Für Online-Unternehmen kann die physische Präsenz zu einer erhöhten Sichtbarkeit der Marke oder des Produktes führen. Das Kennenlernen und Ausprobieren belegt den Mehrwert des Produktes und kann als positives Erlebnis in Erinnerung bleiben und zum Kauf anregen.
Aktuell verzeichnen die Einzelhändler geringe Zuwächse bei den Umsätzen, doch das enorme Online-Angebot lässt den Preisdruck auf die Einzelhändler steigen und die Gewinnmarge zwischen Einkauf und Verkauf immer geringer werden.

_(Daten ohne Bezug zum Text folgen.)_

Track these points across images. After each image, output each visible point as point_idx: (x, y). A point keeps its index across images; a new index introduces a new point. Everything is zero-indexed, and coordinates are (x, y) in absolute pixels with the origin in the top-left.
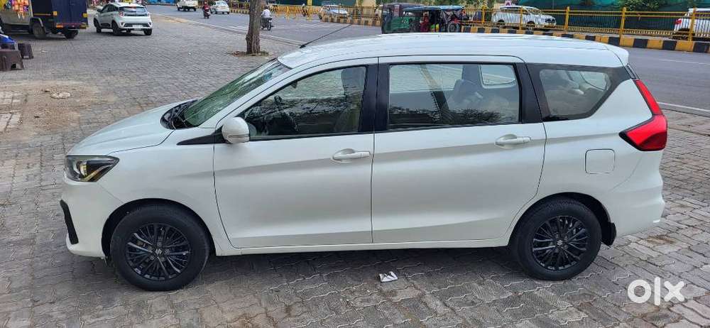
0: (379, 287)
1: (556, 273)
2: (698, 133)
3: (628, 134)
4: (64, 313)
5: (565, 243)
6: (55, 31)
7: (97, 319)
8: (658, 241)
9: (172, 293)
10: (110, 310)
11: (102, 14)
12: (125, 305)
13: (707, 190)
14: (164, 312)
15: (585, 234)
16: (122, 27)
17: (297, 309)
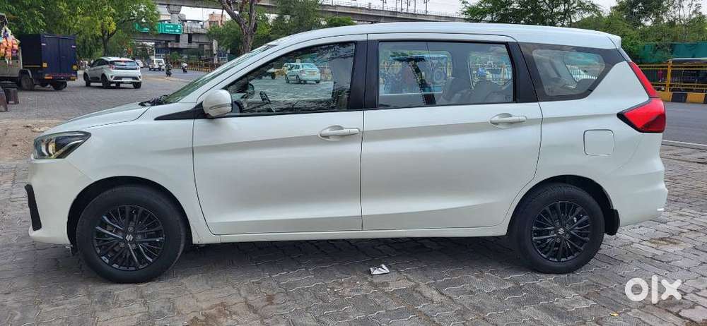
0: (369, 279)
1: (558, 265)
2: (687, 161)
3: (625, 114)
4: (19, 302)
5: (566, 232)
6: (44, 83)
7: (57, 308)
8: (662, 242)
9: (141, 285)
10: (72, 299)
11: (92, 69)
12: (89, 295)
13: (704, 203)
14: (133, 301)
15: (586, 222)
16: (112, 80)
17: (279, 299)
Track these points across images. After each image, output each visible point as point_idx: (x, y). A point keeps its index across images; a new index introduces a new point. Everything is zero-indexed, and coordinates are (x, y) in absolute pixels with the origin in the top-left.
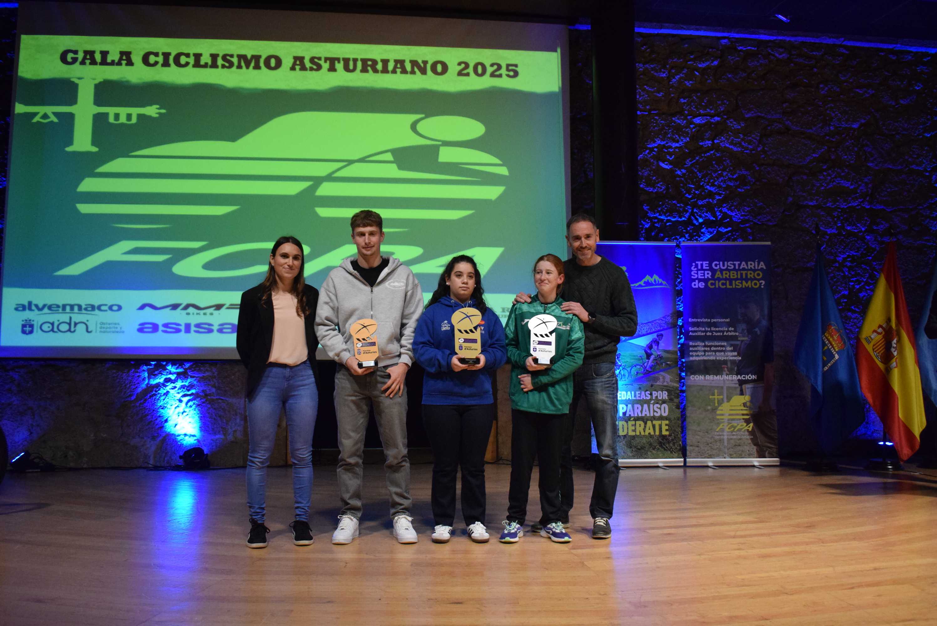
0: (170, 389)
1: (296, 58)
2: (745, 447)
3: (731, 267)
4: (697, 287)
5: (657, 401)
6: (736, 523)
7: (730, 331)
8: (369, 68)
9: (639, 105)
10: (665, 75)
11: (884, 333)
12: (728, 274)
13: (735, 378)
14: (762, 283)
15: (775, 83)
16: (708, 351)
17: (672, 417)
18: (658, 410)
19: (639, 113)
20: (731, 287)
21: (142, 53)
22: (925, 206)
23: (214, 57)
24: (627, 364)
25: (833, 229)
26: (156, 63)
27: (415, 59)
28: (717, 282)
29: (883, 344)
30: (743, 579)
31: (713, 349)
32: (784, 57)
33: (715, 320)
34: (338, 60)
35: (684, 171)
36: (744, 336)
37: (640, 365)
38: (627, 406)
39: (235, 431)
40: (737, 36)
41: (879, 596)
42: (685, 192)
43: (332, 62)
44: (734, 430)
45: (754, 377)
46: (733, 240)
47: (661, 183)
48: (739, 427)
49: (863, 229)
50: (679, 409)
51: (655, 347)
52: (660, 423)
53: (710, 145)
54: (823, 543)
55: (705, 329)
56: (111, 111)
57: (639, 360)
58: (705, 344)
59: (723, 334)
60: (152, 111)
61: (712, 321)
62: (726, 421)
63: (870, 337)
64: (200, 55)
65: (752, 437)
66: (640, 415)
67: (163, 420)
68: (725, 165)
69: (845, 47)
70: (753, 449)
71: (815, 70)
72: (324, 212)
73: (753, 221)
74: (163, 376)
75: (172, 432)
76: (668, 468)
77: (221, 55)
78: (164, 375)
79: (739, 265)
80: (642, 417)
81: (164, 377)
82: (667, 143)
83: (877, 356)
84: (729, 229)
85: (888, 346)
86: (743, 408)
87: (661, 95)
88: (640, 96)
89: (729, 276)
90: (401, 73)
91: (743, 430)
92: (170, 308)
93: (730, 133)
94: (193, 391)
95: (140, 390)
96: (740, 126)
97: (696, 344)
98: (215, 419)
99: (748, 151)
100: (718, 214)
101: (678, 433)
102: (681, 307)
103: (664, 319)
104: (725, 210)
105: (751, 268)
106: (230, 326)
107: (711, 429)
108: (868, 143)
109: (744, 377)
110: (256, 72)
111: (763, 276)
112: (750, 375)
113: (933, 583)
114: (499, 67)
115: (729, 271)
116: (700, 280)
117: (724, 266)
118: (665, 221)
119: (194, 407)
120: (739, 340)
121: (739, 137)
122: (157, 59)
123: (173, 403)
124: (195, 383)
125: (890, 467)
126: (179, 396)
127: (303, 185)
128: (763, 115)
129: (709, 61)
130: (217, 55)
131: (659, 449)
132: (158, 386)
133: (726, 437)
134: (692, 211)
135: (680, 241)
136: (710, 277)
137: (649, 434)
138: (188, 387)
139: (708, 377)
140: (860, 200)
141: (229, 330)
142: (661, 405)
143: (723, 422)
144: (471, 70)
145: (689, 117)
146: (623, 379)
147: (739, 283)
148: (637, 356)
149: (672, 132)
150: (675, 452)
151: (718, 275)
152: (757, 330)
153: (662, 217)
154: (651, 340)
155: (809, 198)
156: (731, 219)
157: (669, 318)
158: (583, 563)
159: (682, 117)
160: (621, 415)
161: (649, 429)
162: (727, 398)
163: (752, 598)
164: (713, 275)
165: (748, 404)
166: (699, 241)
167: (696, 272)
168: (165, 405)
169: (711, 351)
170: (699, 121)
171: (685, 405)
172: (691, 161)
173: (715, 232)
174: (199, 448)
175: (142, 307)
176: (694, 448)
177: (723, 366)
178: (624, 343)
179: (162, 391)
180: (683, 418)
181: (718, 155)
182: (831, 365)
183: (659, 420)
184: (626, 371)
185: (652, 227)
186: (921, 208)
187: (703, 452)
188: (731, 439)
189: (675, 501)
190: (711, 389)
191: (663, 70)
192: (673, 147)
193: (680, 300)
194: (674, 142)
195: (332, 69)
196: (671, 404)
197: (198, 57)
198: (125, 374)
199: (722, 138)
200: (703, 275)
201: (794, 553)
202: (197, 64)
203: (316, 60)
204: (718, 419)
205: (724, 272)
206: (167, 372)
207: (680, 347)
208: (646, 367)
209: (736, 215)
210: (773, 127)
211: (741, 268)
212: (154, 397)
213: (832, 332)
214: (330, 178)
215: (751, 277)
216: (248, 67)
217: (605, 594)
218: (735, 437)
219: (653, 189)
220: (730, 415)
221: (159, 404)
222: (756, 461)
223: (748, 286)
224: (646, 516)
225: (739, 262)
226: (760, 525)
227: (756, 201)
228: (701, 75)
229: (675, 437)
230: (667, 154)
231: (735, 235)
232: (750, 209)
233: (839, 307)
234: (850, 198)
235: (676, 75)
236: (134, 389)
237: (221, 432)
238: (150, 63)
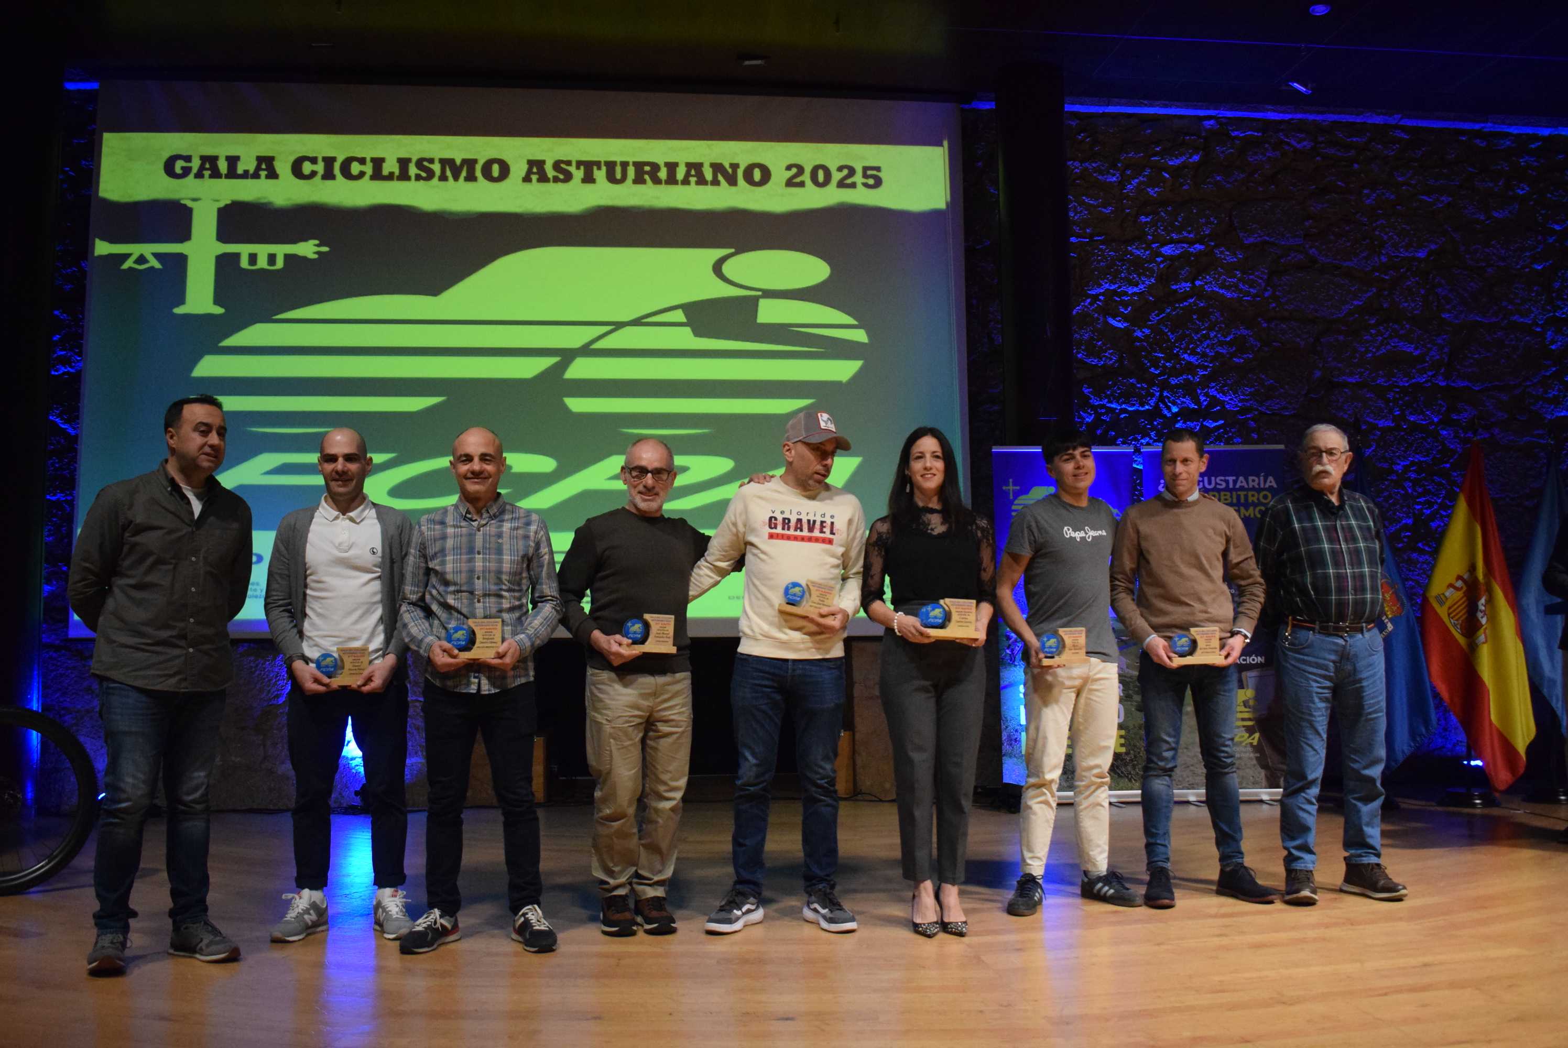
1: (531, 163)
2: (1247, 770)
3: (1221, 485)
8: (647, 177)
9: (1074, 227)
10: (1115, 179)
11: (1465, 588)
15: (1291, 188)
17: (1131, 724)
19: (1073, 239)
21: (292, 159)
22: (1535, 381)
23: (404, 163)
25: (1387, 420)
26: (313, 174)
27: (719, 161)
29: (1463, 606)
30: (1220, 981)
32: (1305, 146)
34: (598, 164)
35: (1147, 331)
40: (1229, 114)
41: (1424, 1006)
42: (1148, 364)
43: (588, 167)
45: (1259, 660)
46: (1227, 443)
47: (1111, 351)
49: (1436, 420)
53: (1188, 289)
54: (1352, 924)
56: (244, 250)
60: (308, 249)
63: (1443, 594)
64: (382, 160)
65: (1258, 755)
68: (1213, 320)
69: (1403, 129)
70: (1259, 773)
71: (1356, 166)
72: (577, 405)
73: (1256, 410)
76: (1124, 806)
77: (414, 160)
79: (1235, 482)
82: (1120, 287)
83: (1455, 626)
84: (1221, 422)
85: (1472, 608)
86: (1243, 709)
87: (1109, 211)
88: (1075, 215)
90: (698, 183)
91: (1244, 744)
93: (1219, 269)
96: (1236, 258)
99: (1249, 298)
100: (1202, 398)
104: (1212, 392)
105: (1253, 486)
108: (1443, 281)
109: (1244, 660)
110: (470, 185)
112: (1253, 657)
113: (1510, 986)
114: (852, 172)
117: (1210, 483)
118: (1117, 411)
121: (1234, 276)
122: (315, 168)
125: (1478, 801)
127: (546, 363)
128: (1272, 240)
129: (1185, 154)
130: (409, 160)
134: (1161, 395)
135: (1142, 444)
140: (1430, 374)
144: (806, 177)
145: (1153, 246)
149: (1128, 269)
153: (1112, 406)
155: (1347, 371)
156: (1223, 406)
158: (978, 958)
159: (1144, 246)
163: (1230, 1010)
165: (1251, 703)
170: (1169, 251)
172: (1158, 315)
181: (1202, 305)
185: (1098, 421)
186: (1528, 384)
187: (1180, 779)
191: (1111, 171)
192: (1130, 292)
194: (1130, 286)
195: (589, 179)
196: (1129, 703)
197: (378, 163)
198: (267, 663)
199: (1208, 277)
201: (1303, 941)
202: (377, 175)
203: (563, 166)
209: (1230, 399)
210: (1289, 258)
211: (1237, 486)
214: (587, 351)
215: (1253, 501)
216: (456, 178)
217: (1009, 1005)
219: (1099, 361)
222: (1264, 794)
223: (1250, 515)
225: (1234, 478)
227: (1263, 377)
228: (1172, 177)
229: (1135, 757)
230: (1121, 305)
231: (1231, 432)
232: (1253, 389)
233: (1400, 545)
234: (1414, 371)
235: (1133, 179)
236: (282, 686)
237: (420, 753)
238: (303, 175)
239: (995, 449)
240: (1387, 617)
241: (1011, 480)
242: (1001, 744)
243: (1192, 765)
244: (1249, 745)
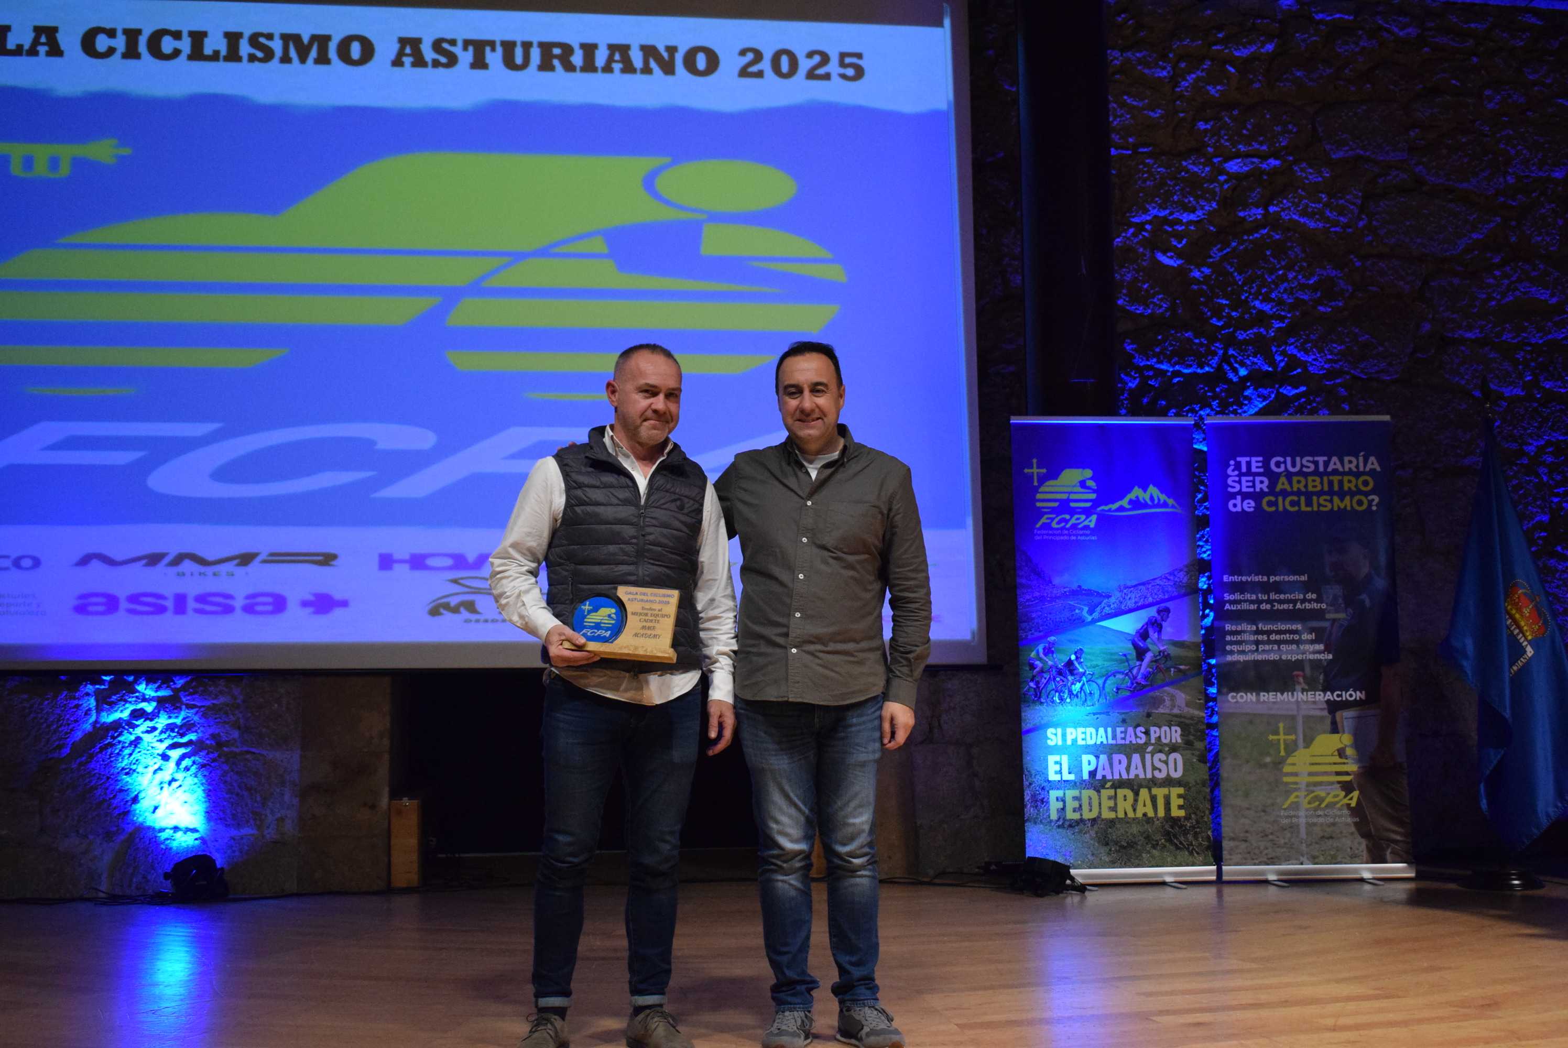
0: (143, 732)
1: (403, 41)
2: (1344, 840)
3: (1308, 467)
4: (1239, 509)
5: (1160, 747)
6: (1336, 1000)
7: (1310, 601)
8: (556, 62)
9: (1113, 136)
10: (1165, 73)
12: (1303, 482)
13: (1321, 697)
14: (1373, 500)
15: (1392, 87)
16: (1263, 642)
17: (1191, 779)
18: (1162, 766)
19: (1113, 151)
20: (1309, 509)
21: (81, 30)
23: (233, 38)
24: (1097, 670)
25: (1515, 387)
26: (111, 51)
27: (651, 43)
28: (1280, 499)
31: (1273, 637)
32: (1409, 33)
33: (1277, 578)
34: (492, 44)
35: (1207, 271)
36: (1337, 611)
37: (1122, 673)
38: (1097, 757)
39: (282, 819)
42: (1209, 313)
43: (479, 47)
44: (1320, 805)
45: (1358, 695)
46: (1312, 412)
47: (1160, 297)
48: (1329, 799)
50: (1206, 763)
51: (1154, 635)
52: (1167, 793)
53: (1259, 217)
54: (1519, 1039)
55: (1257, 597)
56: (16, 151)
57: (1121, 662)
58: (1257, 628)
59: (1294, 606)
60: (103, 151)
61: (1271, 580)
62: (1303, 786)
64: (204, 34)
65: (1357, 820)
66: (1125, 776)
67: (129, 798)
68: (1293, 257)
69: (1536, 13)
70: (1359, 843)
71: (1475, 59)
72: (462, 360)
73: (1348, 373)
74: (127, 705)
75: (148, 823)
76: (1184, 886)
77: (247, 35)
78: (130, 702)
79: (1326, 464)
80: (1129, 779)
81: (130, 708)
82: (1171, 214)
84: (1303, 389)
86: (1337, 759)
87: (1158, 115)
88: (1115, 119)
89: (1306, 486)
90: (623, 71)
91: (1338, 806)
92: (144, 562)
93: (1300, 191)
94: (193, 736)
95: (79, 734)
96: (1322, 177)
97: (1239, 628)
98: (237, 794)
99: (1338, 229)
100: (1278, 358)
101: (1204, 812)
102: (1205, 552)
103: (1172, 578)
104: (1291, 350)
105: (1350, 469)
106: (270, 600)
107: (1273, 805)
109: (1338, 696)
110: (322, 68)
111: (1374, 486)
112: (1351, 692)
114: (825, 59)
115: (1306, 475)
116: (1245, 496)
117: (1294, 465)
118: (1169, 374)
119: (193, 769)
120: (1329, 620)
121: (1319, 203)
122: (112, 43)
123: (150, 761)
124: (196, 718)
126: (161, 747)
127: (423, 304)
128: (1368, 153)
129: (1255, 43)
130: (239, 35)
131: (1165, 846)
132: (118, 726)
133: (1302, 821)
134: (1225, 353)
135: (1200, 416)
136: (1266, 490)
137: (1145, 815)
138: (180, 727)
139: (1264, 696)
141: (270, 608)
142: (1168, 754)
143: (1296, 790)
144: (765, 65)
145: (1215, 160)
146: (1089, 703)
147: (1325, 500)
148: (1116, 653)
149: (1182, 190)
150: (1198, 853)
151: (1282, 484)
152: (1364, 596)
153: (1164, 367)
154: (1146, 620)
155: (1465, 324)
156: (1305, 368)
157: (1182, 574)
159: (1202, 160)
160: (1086, 776)
161: (1145, 805)
162: (1304, 740)
164: (1272, 485)
165: (1349, 751)
166: (1240, 414)
167: (1237, 479)
168: (134, 767)
169: (1269, 642)
170: (1235, 168)
171: (1217, 754)
172: (1220, 250)
173: (1273, 396)
174: (205, 855)
175: (85, 561)
176: (1236, 843)
177: (1295, 673)
178: (1090, 627)
179: (127, 737)
180: (1215, 781)
181: (1278, 237)
182: (1519, 670)
183: (1164, 787)
184: (1094, 684)
185: (1144, 387)
187: (1257, 851)
188: (1315, 824)
189: (1207, 954)
190: (1271, 721)
191: (1161, 63)
192: (1184, 220)
193: (1203, 536)
194: (1185, 211)
195: (479, 63)
196: (1189, 752)
197: (198, 38)
198: (47, 702)
199: (1285, 201)
200: (1251, 484)
202: (197, 54)
203: (446, 46)
204: (1287, 784)
205: (1295, 479)
206: (137, 697)
207: (1204, 635)
208: (1135, 678)
210: (1388, 178)
211: (1329, 469)
212: (109, 750)
213: (1518, 603)
214: (476, 289)
215: (1350, 488)
216: (303, 60)
218: (1321, 820)
219: (1145, 309)
220: (1311, 774)
221: (123, 765)
222: (1366, 870)
223: (1346, 506)
224: (1147, 986)
225: (1326, 458)
226: (1385, 1003)
227: (1357, 331)
228: (1239, 72)
229: (1198, 822)
230: (1173, 237)
231: (1315, 401)
232: (1343, 347)
233: (1533, 549)
234: (1549, 324)
235: (1189, 73)
236: (67, 733)
237: (251, 821)
238: (97, 51)
239: (1015, 420)
240: (1526, 639)
241: (1035, 461)
242: (1023, 806)
243: (1272, 834)
244: (1345, 807)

Die allgemeine Variabilität der Einkaufspräferenzen steigt. Nicht nur bei der jungen Generation, bei der „Showrooming“ sehr beliebt ist, sondern seit einigen Jahren nimmt auch die zunehmende Vertrautheit der älteren Kundschaft mit den E-Commerce-Optionen zu. “Showrooming” ist ein Trend, der das Testen und Vergleichen von Produkten im Geschäft und einen anschließenden Kauf bei einem günstigeren Online-Händler beschreibt.
Es gilt neue und zusätzliche Einnahmemöglichkeiten zu nutzen und Umsätze aus den Vorteilen des stationären Handels wie dem direkten Kundenkontakt und des praktischen Wissens, um Handelsprozesse zu erzielen. Retail-as-a-Service bietet den stationären Händlern genau diese Chance. Für die Bereitstellung der Ladenfläche generieren die Stores eine monatliche oder erfolgsabhängige Gebühr von den Marken und Herstellern und können damit ihre Abhängigkeit von den reinen Produktverkäufe reduzieren.
Zusätzlich sorgt ein regelmäßiger Wechsel des Sortiments für Abwechslung. Dieser kann sich positiv auf die Besucherzahlen des Ladens auswirken, da spannende und interessant dargestellte Produkte das Interesse der Kundschaft wecken und einen Besuch zu einem Erlebnis werden lässt.
Klassische Retailer müssen ihren starren Fokus auf den Verkauf von Produkten überdenken und offen für neue Geschäftskonzepte sein. Der Preisdruck dürfte auch zukünftig nicht geringer werden und erfordert von den stationären Händlern das Besinnen auf ihr Alleinstellungsmerkmal. Dieses ist der Service und die Möglichkeit, die Ware dem Kunden greifbar zu machen. Der unmittelbare Kundenkontakt ist für Unternehmen eine wertvolle Chance, für die sie bereit sind Mieten oder Umsatzbeteiligungen an die stationären Händler zu zahlen.
Retail-as-a-Service ist ein Konzept, das in den Startlöchern und aufgrund seines enormen Potenzials in Zukunft eine weiter wachsende Rolle spielen wird. Für den Retail als auch den Markeninhaber bietet das Konzept mit einer ganz neuen Art zu denken eine tolle Chance auf das geänderte Kaufverhalten zu reagieren.